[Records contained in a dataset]
════

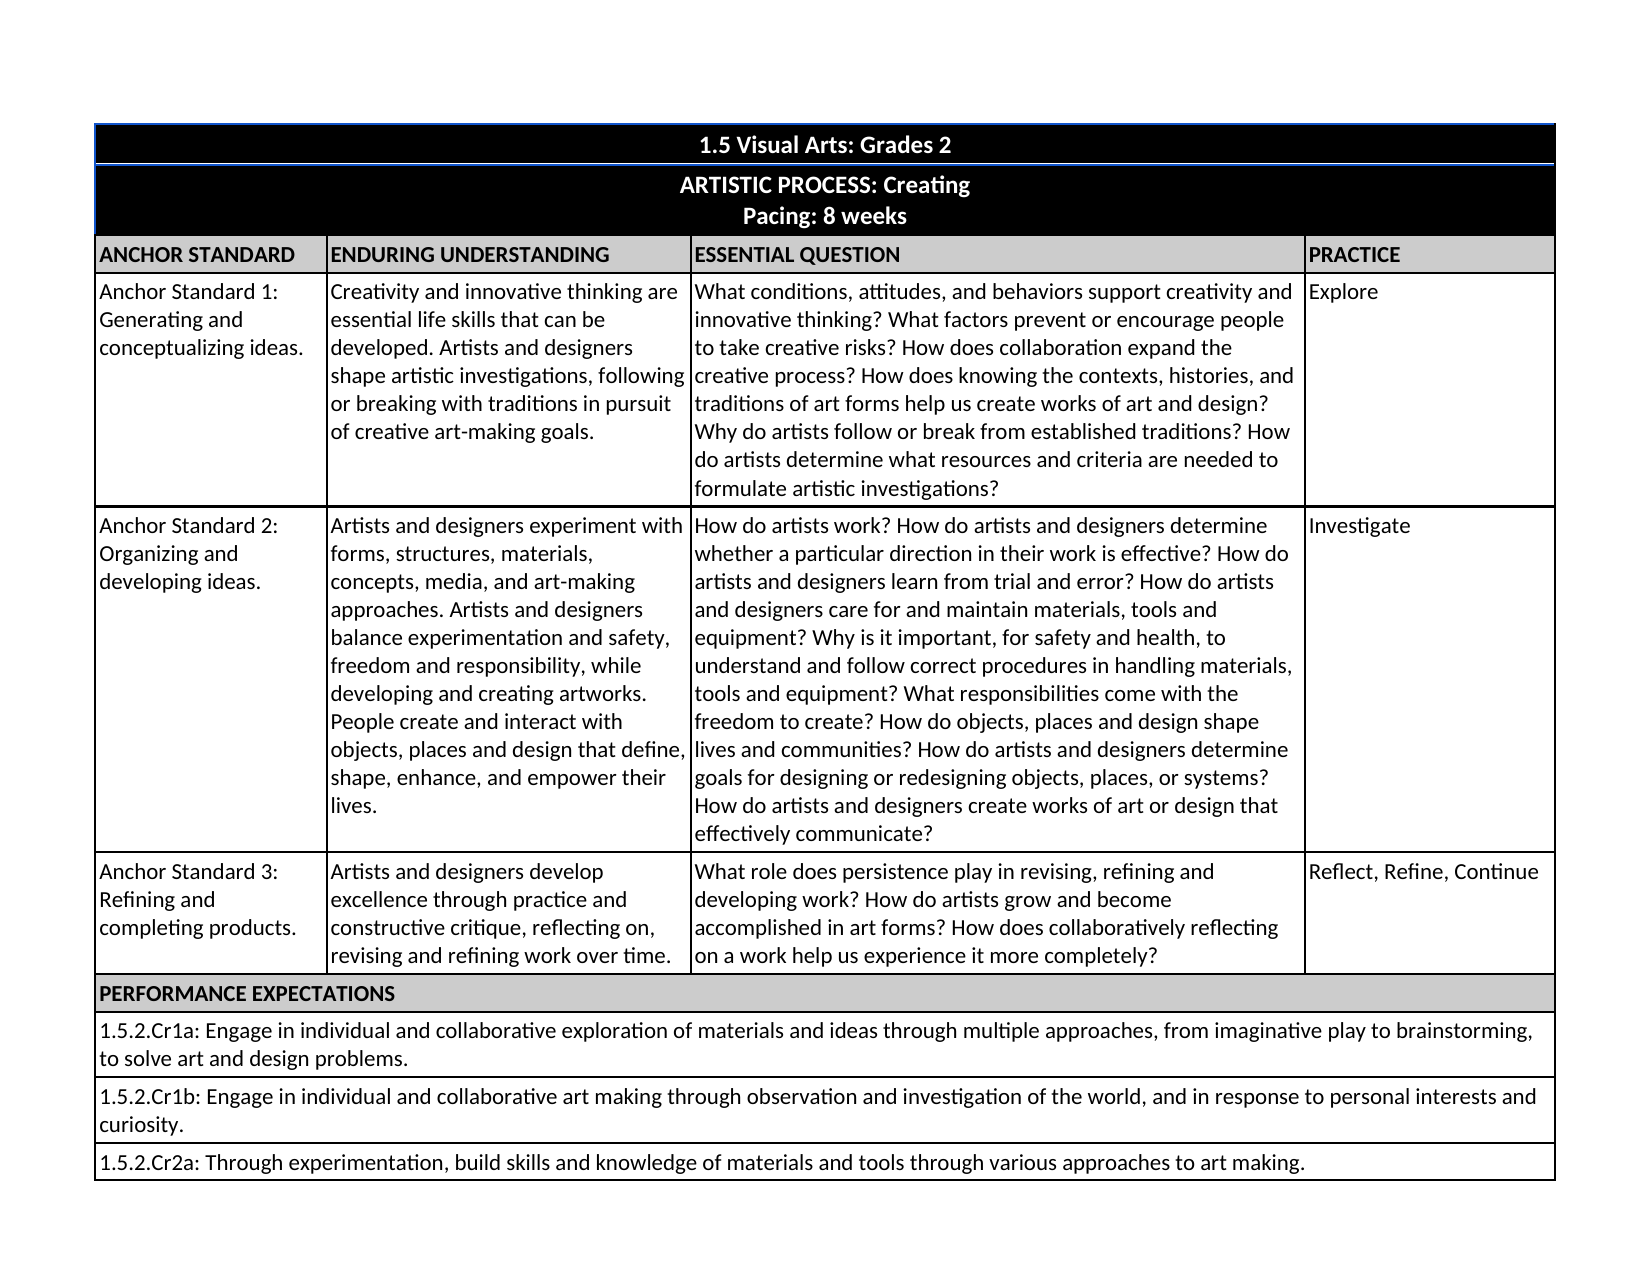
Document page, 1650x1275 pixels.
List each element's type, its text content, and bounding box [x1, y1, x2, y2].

table_cell Investigate [1306, 508, 1554, 851]
table_cell 1.5.2.Cr2a: Through experimentation, build skills and knowledge of materials and tools through various approaches to art making. [96, 1144, 1554, 1179]
table_cell Artists and designers develop excellence through practice and constructive critique, reflecting on, revising and refining work over time. [328, 853, 690, 973]
table_cell ARTISTIC PROCESS: Creating Pacing: 8 weeks [96, 166, 1554, 234]
table_cell Anchor Standard 3: Refining and completing products. [96, 853, 326, 973]
table_cell Artists and designers experiment with forms, structures, materials, concepts, media, and art-making approaches. Artists and designers balance experimentation and safety, freedom and responsibility, while developing and creating artworks. People create and interact with objects, places and design that define, shape, enhance, and empower their lives. [328, 508, 690, 851]
table_cell 1.5.2.Cr1b: Engage in individual and collaborative art making through observation and investigation of the world, and in response to personal interests and curiosity. [96, 1078, 1554, 1142]
table_header 1.5 Visual Arts: Grades 2 [96, 125, 1554, 163]
table_cell Reflect, Refine, Continue [1306, 853, 1554, 973]
table_cell Anchor Standard 2: Organizing and developing ideas. [96, 508, 326, 851]
table_cell What conditions, attitudes, and behaviors support creativity and innovative thinking? What factors prevent or encourage people to take creative risks? How does collaboration expand the creative process? How does knowing the contexts, histories, and traditions of art forms help us create works of art and design? Why do artists follow or break from established traditions? How do artists determine what resources and criteria are needed to formulate artistic investigations? [692, 274, 1304, 505]
table_cell PRACTICE [1306, 236, 1554, 272]
table_cell ENDURING UNDERSTANDING [328, 236, 690, 272]
table_cell PERFORMANCE EXPECTATIONS [96, 975, 1554, 1011]
table_cell ESSENTIAL QUESTION [692, 236, 1304, 272]
table_cell How do artists work? How do artists and designers determine whether a particular direction in their work is effective? How do artists and designers learn from trial and error? How do artists and designers care for and maintain materials, tools and equipment? Why is it important, for safety and health, to understand and follow correct procedures in handling materials, tools and equipment? What responsibilities come with the freedom to create? How do objects, places and design shape lives and communities? How do artists and designers determine goals for designing or redesigning objects, places, or systems? How do artists and designers create works of art or design that effectively communicate? [692, 508, 1304, 851]
table_cell 1.5.2.Cr1a: Engage in individual and collaborative exploration of materials and ideas through multiple approaches, from imaginative play to brainstorming, to solve art and design problems. [96, 1013, 1554, 1076]
table_cell Anchor Standard 1: Generating and conceptualizing ideas. [96, 274, 326, 505]
table_cell ANCHOR STANDARD [96, 236, 326, 272]
table_cell What role does persistence play in revising, refining and developing work? How do artists grow and become accomplished in art forms? How does collaboratively reflecting on a work help us experience it more completely? [692, 853, 1304, 973]
table_cell Explore [1306, 274, 1554, 505]
table_cell Creativity and innovative thinking are essential life skills that can be developed. Artists and designers shape artistic investigations, following or breaking with traditions in pursuit of creative art-making goals. [328, 274, 690, 505]
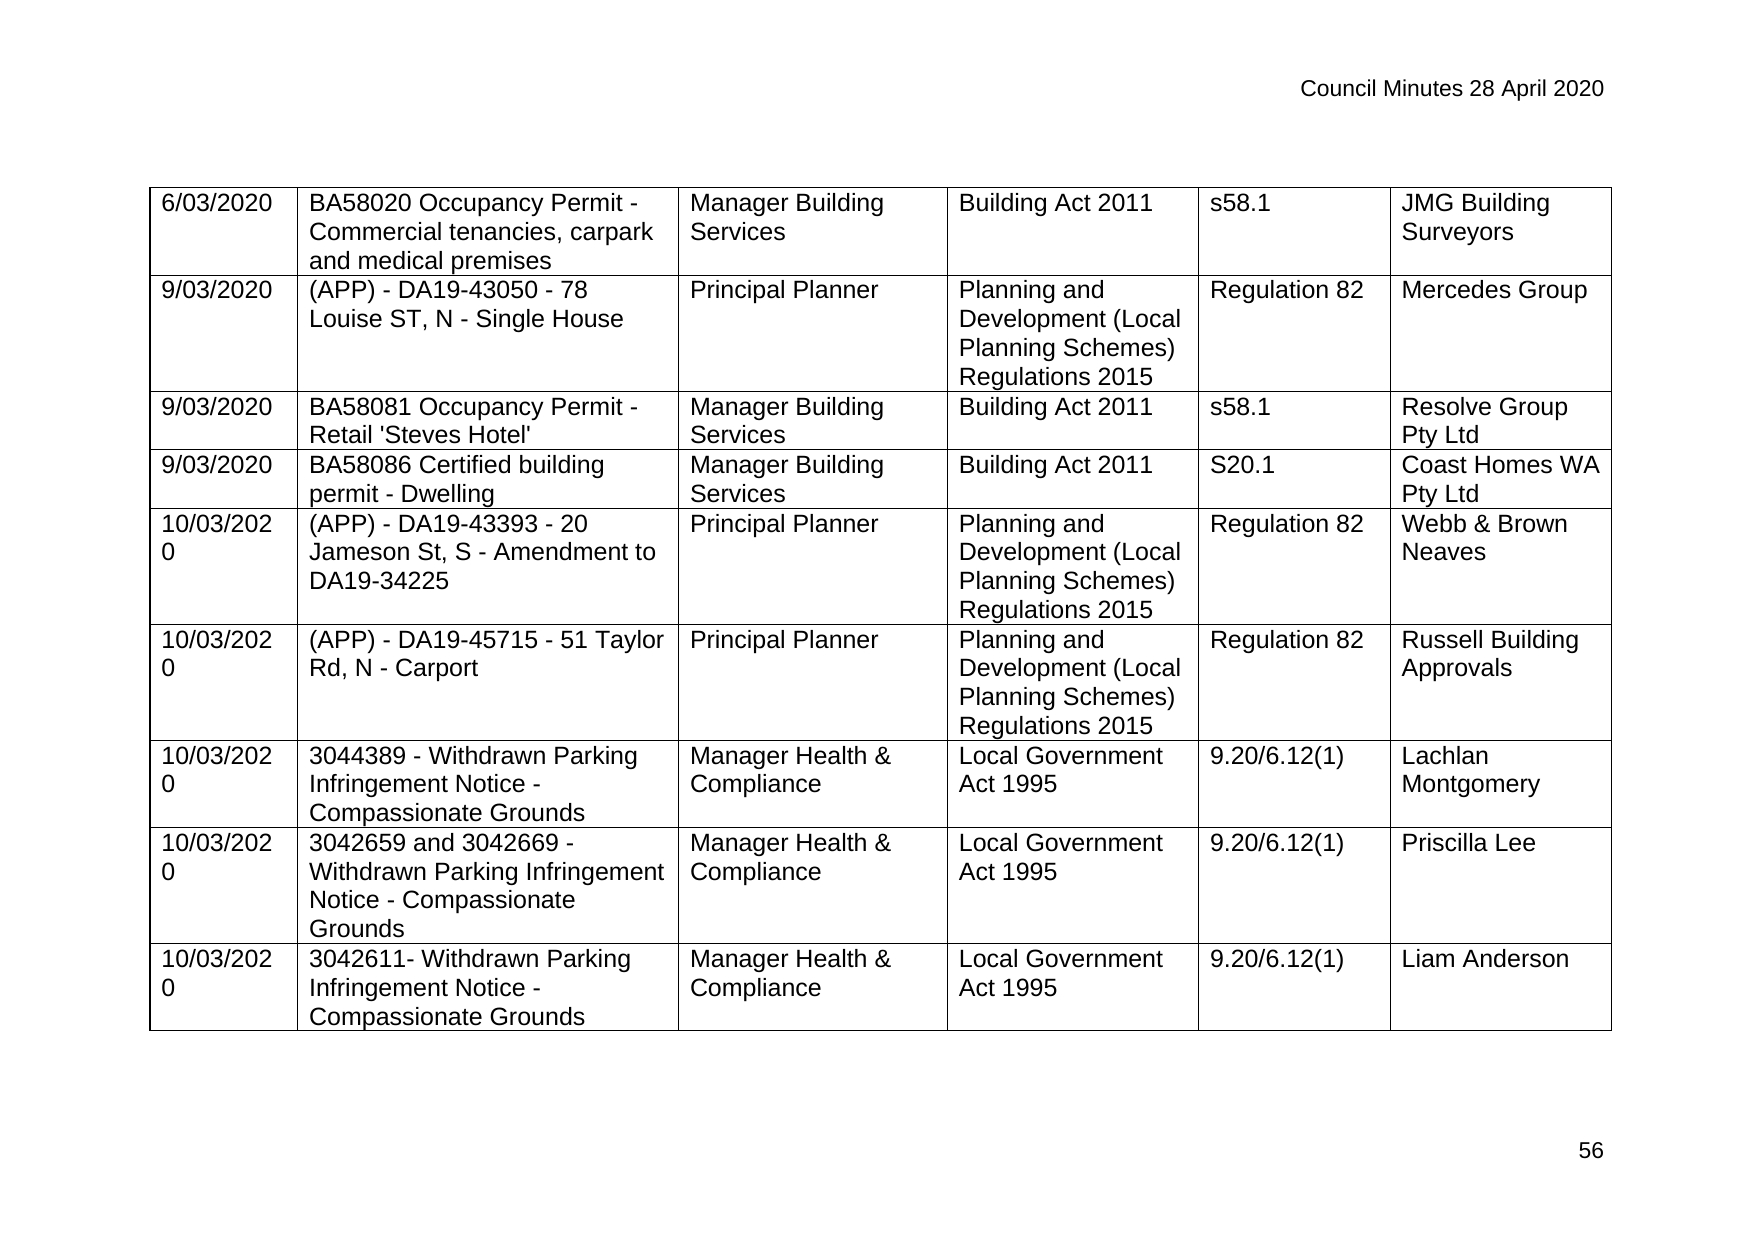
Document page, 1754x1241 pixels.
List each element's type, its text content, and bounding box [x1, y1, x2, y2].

table_cell s58.1 [1199, 392, 1390, 449]
table_cell 3042611- Withdrawn Parking Infringement Notice - Compassionate Grounds [298, 944, 678, 1030]
table_cell Manager Health & Compliance [679, 828, 947, 943]
table_cell Building Act 2011 [948, 188, 1198, 274]
table_cell Mercedes Group [1391, 276, 1611, 391]
table_cell Manager Building Services [679, 392, 947, 449]
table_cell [948, 944, 1198, 1030]
table_cell BA58081 Occupancy Permit - Retail 'Steves Hotel' [298, 392, 678, 449]
table_cell Local Government Act 1995 [948, 828, 1198, 943]
table_cell Planning and Development (Local Planning Schemes) Regulations 2015 [948, 509, 1198, 624]
table_cell BA58086 Certified building permit - Dwelling [298, 450, 678, 508]
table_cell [679, 944, 947, 1030]
table_cell Planning and Development (Local Planning Schemes) Regulations 2015 [948, 625, 1198, 740]
table_cell 9.20/6.12(1) [1199, 828, 1390, 943]
table_cell (APP) - DA19-43050 - 78 Louise ST, N - Single House [298, 276, 678, 391]
table_cell Manager Health & Compliance [679, 741, 947, 827]
table_cell 9.20/6.12(1) [1199, 741, 1390, 827]
table_cell Coast Homes WA Pty Ltd [1391, 450, 1611, 508]
table_cell Building Act 2011 [948, 392, 1198, 449]
table_cell Manager Building Services [679, 450, 947, 508]
table_cell 3042659 and 3042669 - Withdrawn Parking Infringement Notice - Compassionate Grounds [298, 828, 678, 943]
table_cell 10/03/2020 [151, 741, 297, 827]
table_cell Principal Planner [679, 625, 947, 740]
table_cell Regulation 82 [1199, 276, 1390, 391]
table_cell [679, 188, 947, 274]
table_cell (APP) - DA19-43393 - 20 Jameson St, S - Amendment to DA19-34225 [298, 509, 678, 624]
table_cell 9/03/2020 [151, 392, 297, 449]
table_cell Liam Anderson [1391, 944, 1611, 1030]
table_cell 9/03/2020 [151, 276, 297, 391]
table_cell Local Government Act 1995 [948, 741, 1198, 827]
table_cell 10/03/2020 [151, 625, 297, 740]
table_cell Lachlan Montgomery [1391, 741, 1611, 827]
table_cell Priscilla Lee [1391, 828, 1611, 943]
table_cell Resolve Group Pty Ltd [1391, 392, 1611, 449]
table_cell 10/03/2020 [151, 944, 297, 1030]
table_cell 9.20/6.12(1) [1199, 944, 1390, 1030]
table_cell Regulation 82 [1199, 625, 1390, 740]
table_cell Russell Building Approvals [1391, 625, 1611, 740]
table_cell Building Act 2011 [948, 450, 1198, 508]
table_cell S20.1 [1199, 450, 1390, 508]
table_cell JMG Building Surveyors [1391, 188, 1611, 274]
table_cell BA58020 Occupancy Permit - Commercial tenancies, carpark and medical premises [298, 188, 678, 274]
table_cell 3044389 - Withdrawn Parking Infringement Notice - Compassionate Grounds [298, 741, 678, 827]
table_cell s58.1 [1199, 188, 1390, 274]
table_cell Webb & Brown Neaves [1391, 509, 1611, 624]
table_cell Principal Planner [679, 509, 947, 624]
table_cell (APP) - DA19-45715 - 51 Taylor Rd, N - Carport [298, 625, 678, 740]
table_cell 6/03/2020 [151, 188, 297, 274]
table_cell Planning and Development (Local Planning Schemes) Regulations 2015 [948, 276, 1198, 391]
table_cell 10/03/2020 [151, 509, 297, 624]
table_cell 9/03/2020 [151, 450, 297, 508]
table_cell 10/03/2020 [151, 828, 297, 943]
table_cell Regulation 82 [1199, 509, 1390, 624]
table_cell Principal Planner [679, 276, 947, 391]
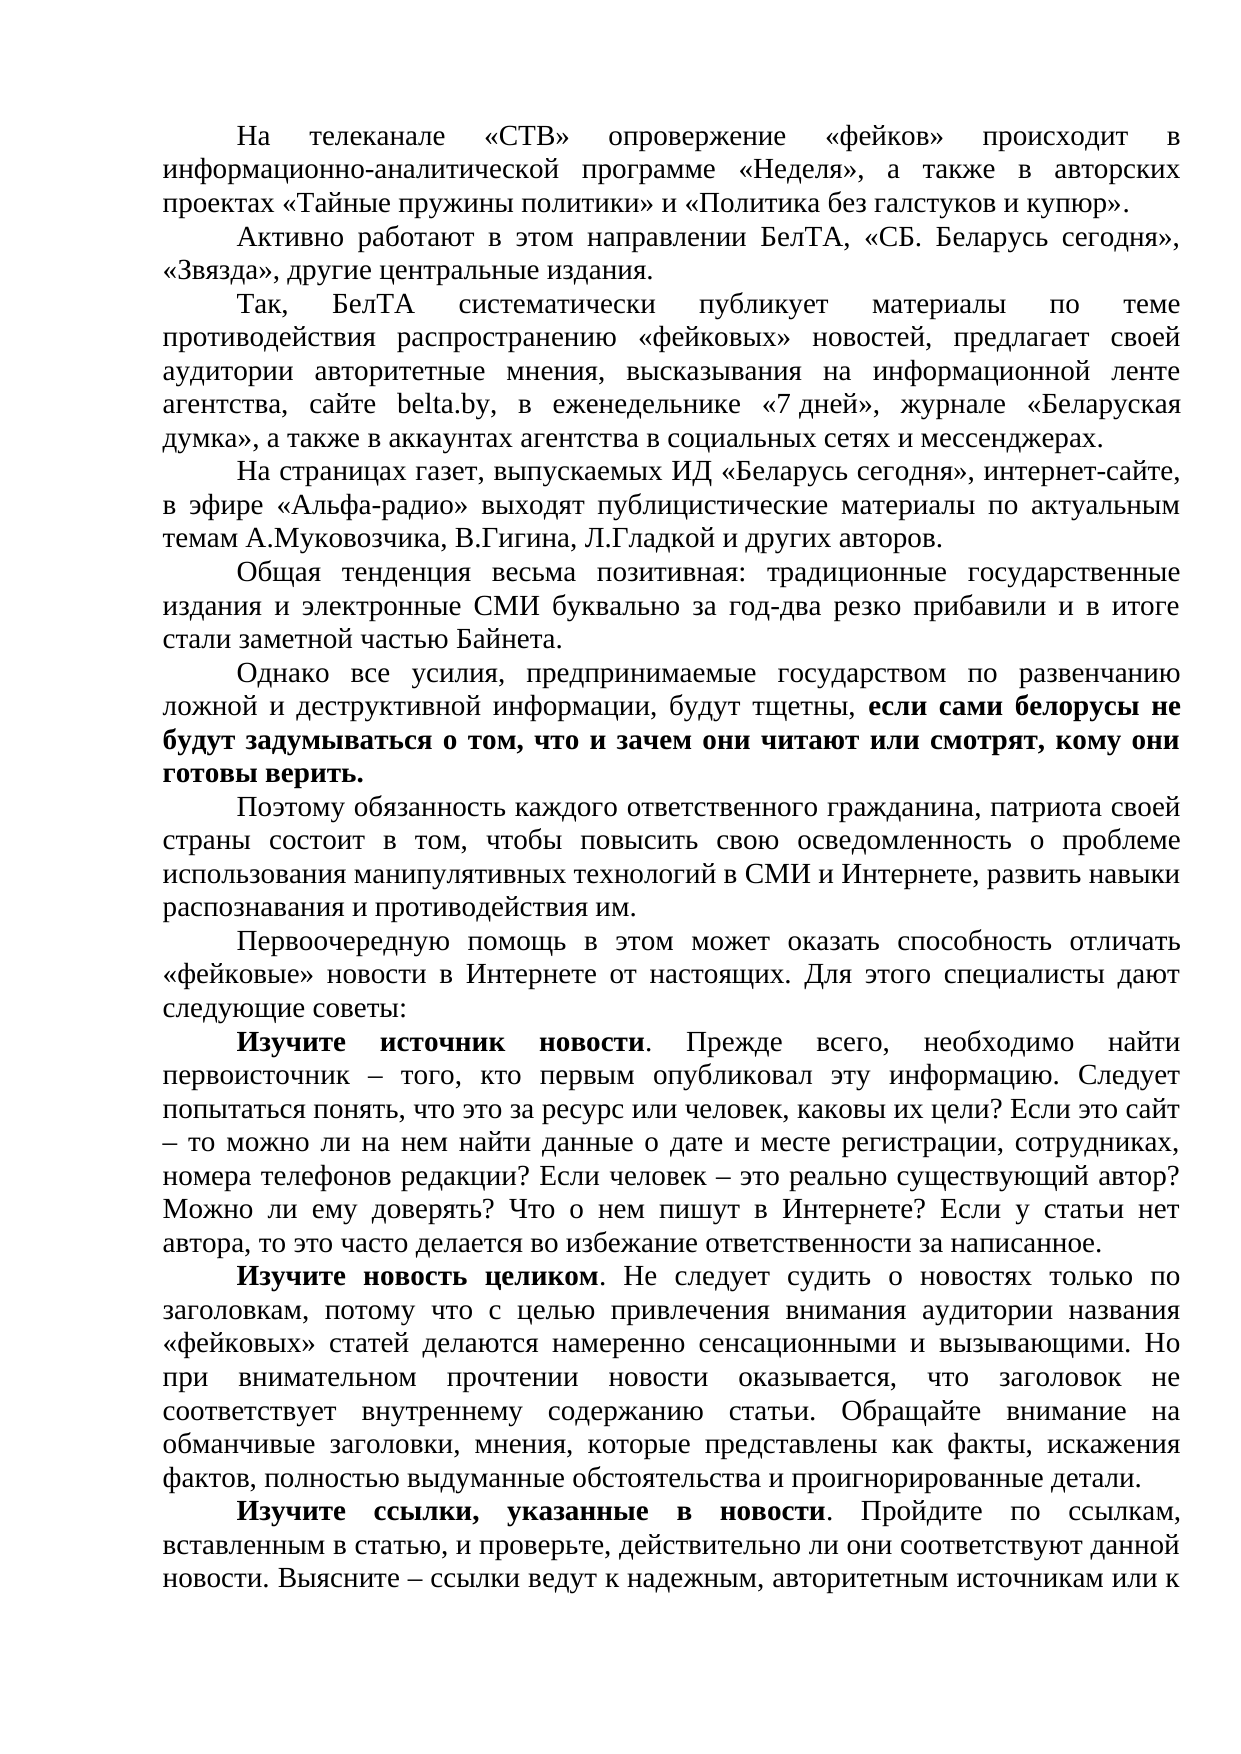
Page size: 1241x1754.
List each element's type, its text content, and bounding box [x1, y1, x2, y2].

════

Problem to solve: Search each line of the data above for "Regulations", and copy the lines where it occurs.

Result below:
table_cell Planning and Development (Local Planning Schemes) Regulations 2015 [948, 509, 1198, 624]
table_cell Planning and Development (Local Planning Schemes) Regulations 2015 [948, 625, 1198, 740]
table_cell Planning and Development (Local Planning Schemes) Regulations 2015 [948, 276, 1198, 391]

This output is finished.